◆ **Extracted text**
※ ※ ※
# St. Peter's church



## Mikeymutt (Feb 5, 2014)

St. Peter's church is a lovely ruined church just outside of Norwich sitting just off the main road.the tower collapsed into the nave which was just boarded up in the roof.it was deemed not good enough and was shut in 1936.it sits next to a house and the owner is letting it go back to nature.as I came out some lady pulled up with her teenage daughter,and next things they were scrambling through the trees to get to see it,an explorer in the making.


----------



## flyboys90 (Feb 5, 2014)

What a beautiful church,great photos.


----------



## Mikeymutt (Feb 5, 2014)

This church really is a beauty.thank you.


----------



## LittleOz (Feb 5, 2014)

Very pretty. Gotta love old churches.


----------



## Mikeymutt (Feb 5, 2014)

Thank you.norfolk has a load of them.


----------



## yash_raj_999 (Feb 5, 2014)

Thanks guys i wish the landlord do something or give it to some1 who can resore it.


----------



## Dirus_Strictus (Feb 6, 2014)

yash_raj_999 said:


> Thanks guys i wish the landlord do something or give it to some1 who can resore it.



There is nothing sadder than a disused church that has had a cheap cosmetic restoration, just left to sit in the landscape. Far better to let nature in all its forms take over the ruins - caught in the light of an early sun rise or late sun set ruins like this can be magical.


----------



## Pilot (Feb 7, 2014)

One can imagine standing there, still, and feeling the emotion of the place where for centuries people have prayed. How many lives have been entwined with this place? Perhaps it is good that it is being reclaimed by nature rather than bulldozed and "redeveloped". As Dirus Strictus observes, "there is nothing sadder than a disused church".


----------



## Squeakist (Feb 7, 2014)

Amazing shots, I love this set


----------



## Mikeymutt (Feb 7, 2014)

Squeakist said:


> Amazing shots, I love this set



Thank you.this place is special and has a lovely fel to it.


----------



## Infraredd (Feb 10, 2014)

Lovely place, I'll have to find it and visit sometime - thanks


----------



## ashutchy (Feb 12, 2014)

Great pics, looks a beautiful place.


----------



## UrbanX (Feb 12, 2014)

Nice one what a beauty! 
Great photos, cheers for sharing!


----------



## sc0ttie (Feb 18, 2014)

I love this one, great place, great pics. Thanks


----------



## perjury saint (Feb 18, 2014)

*Nice!! Like it!! *


----------



## Dani1978 (Mar 20, 2014)

Hi this church is privately owned by a doctor who lives in the cottage next to it, its on his land but he's a nice guy and is happy to let people take photos. Beautiful church and great pics


----------



## addictedmedia (Mar 20, 2014)

Cracking little place and been here a few times on a permission visit , so said to see this as well what a great church.


----------



## Mikeymutt (Mar 20, 2014)

Yeah it's a lovely little place with a very friendly owner.


----------



## Northantz_Urbex (Mar 26, 2014)

lovely place mate  derelict since 1936 not too long then


----------



## Kezz44 (Mar 26, 2014)

Lovely!  Thanks for sharing!


----------



## SlimJim (Mar 28, 2014)

Looks great! Love the calm of churches. Great smell when they're more intact too.


----------
※ ※ ※
◆ **Dataset records**
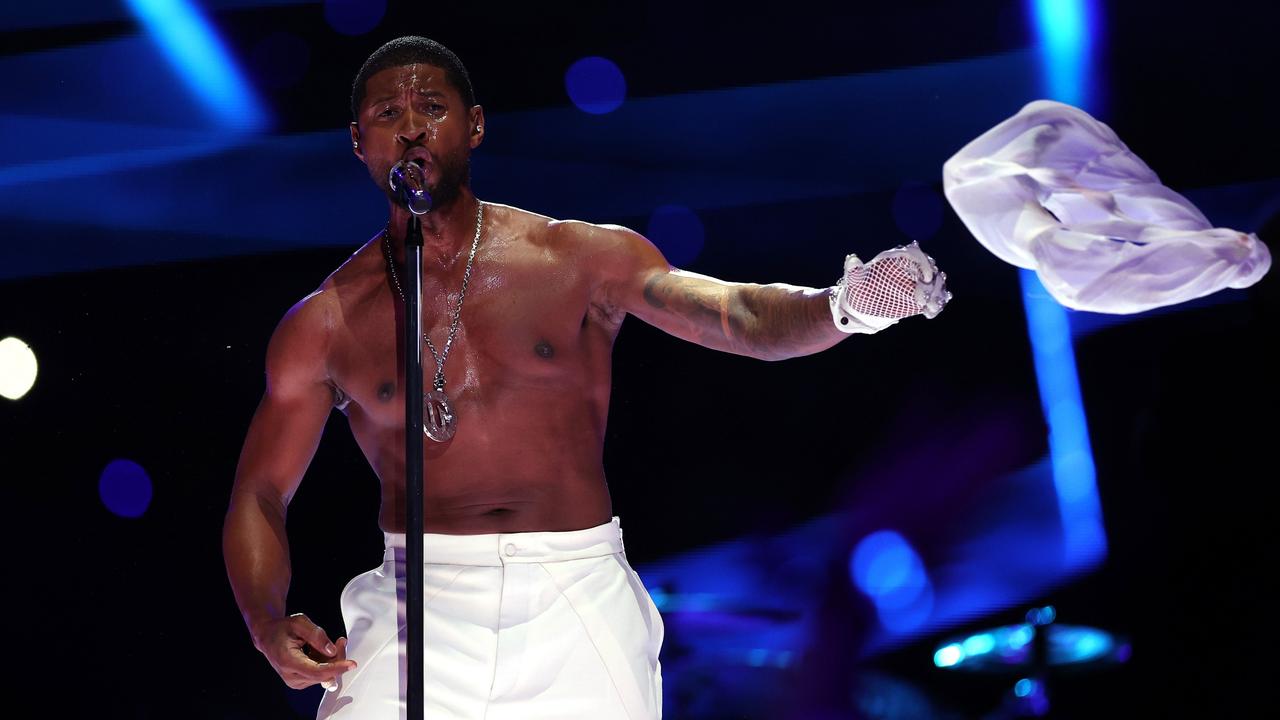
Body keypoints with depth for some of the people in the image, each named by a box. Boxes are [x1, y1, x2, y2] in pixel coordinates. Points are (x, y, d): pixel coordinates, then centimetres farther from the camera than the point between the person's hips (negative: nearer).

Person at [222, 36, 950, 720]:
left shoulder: (582, 259, 1)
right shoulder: (325, 321, 3)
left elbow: (739, 314, -11)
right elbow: (260, 496, 8)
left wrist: (843, 305, -33)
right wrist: (269, 626, -11)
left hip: (580, 602, 0)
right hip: (422, 603, 0)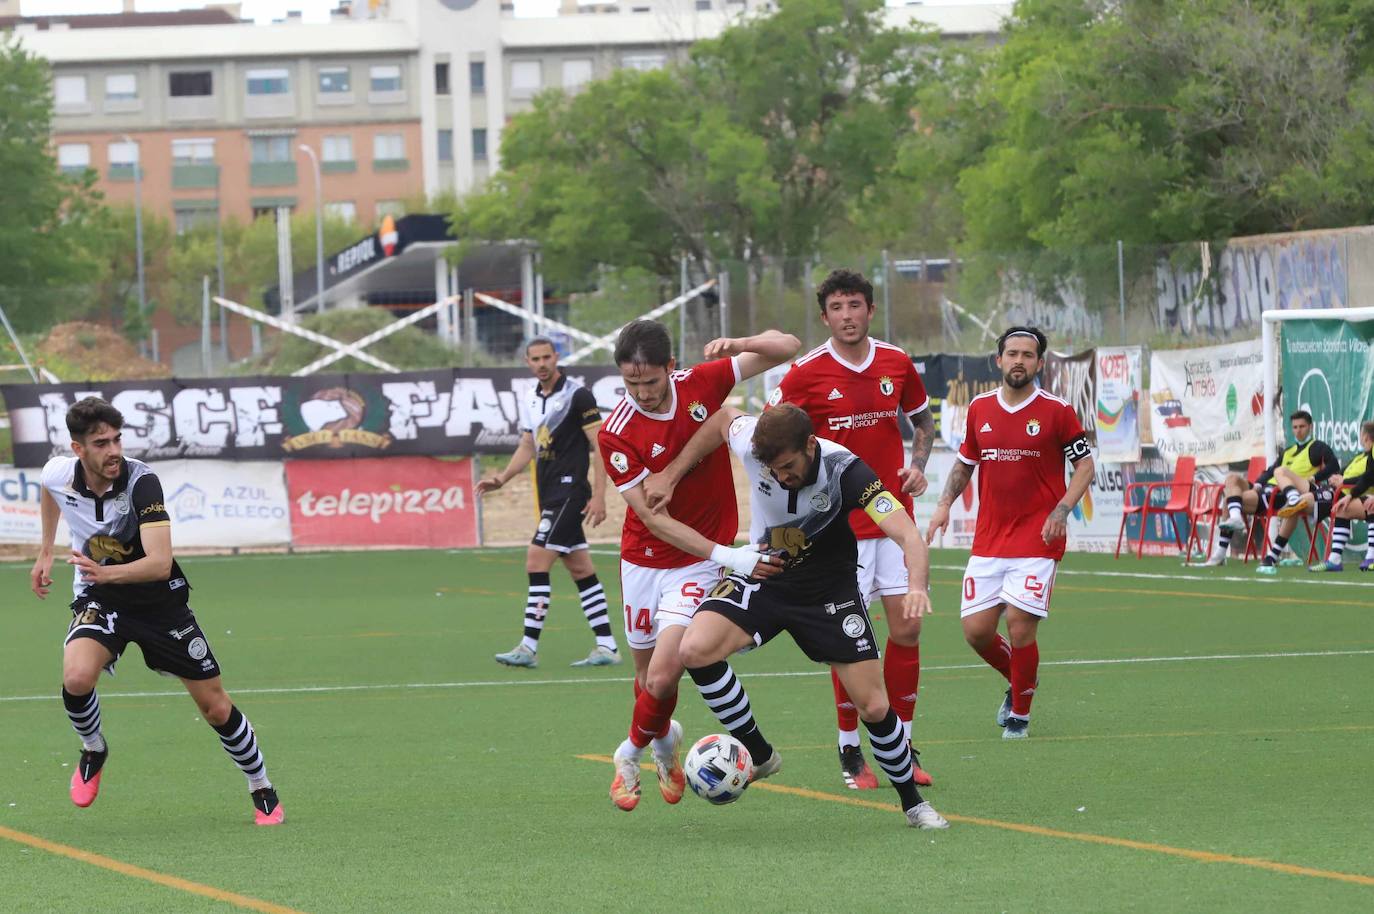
※ ※ ※
◆ **Problem to solve**
Retype the part of the St. Peter's church thread above, starting with "St. Peter's church is" and going on through "flyboys90 (Feb 5, 2014)", matching every character.

◆ **Task solution**
St. Peter's church is a lovely ruined church just outside of Norwich sitting just off the main road.the tower collapsed into the nave which was just boarded up in the roof.it was deemed not good enough and was shut in 1936.it sits next to a house and the owner is letting it go back to nature.as I came out some lady pulled up with her teenage daughter,and next things they were scrambling through the trees to get to see it,an explorer in the making.


----------



## flyboys90 (Feb 5, 2014)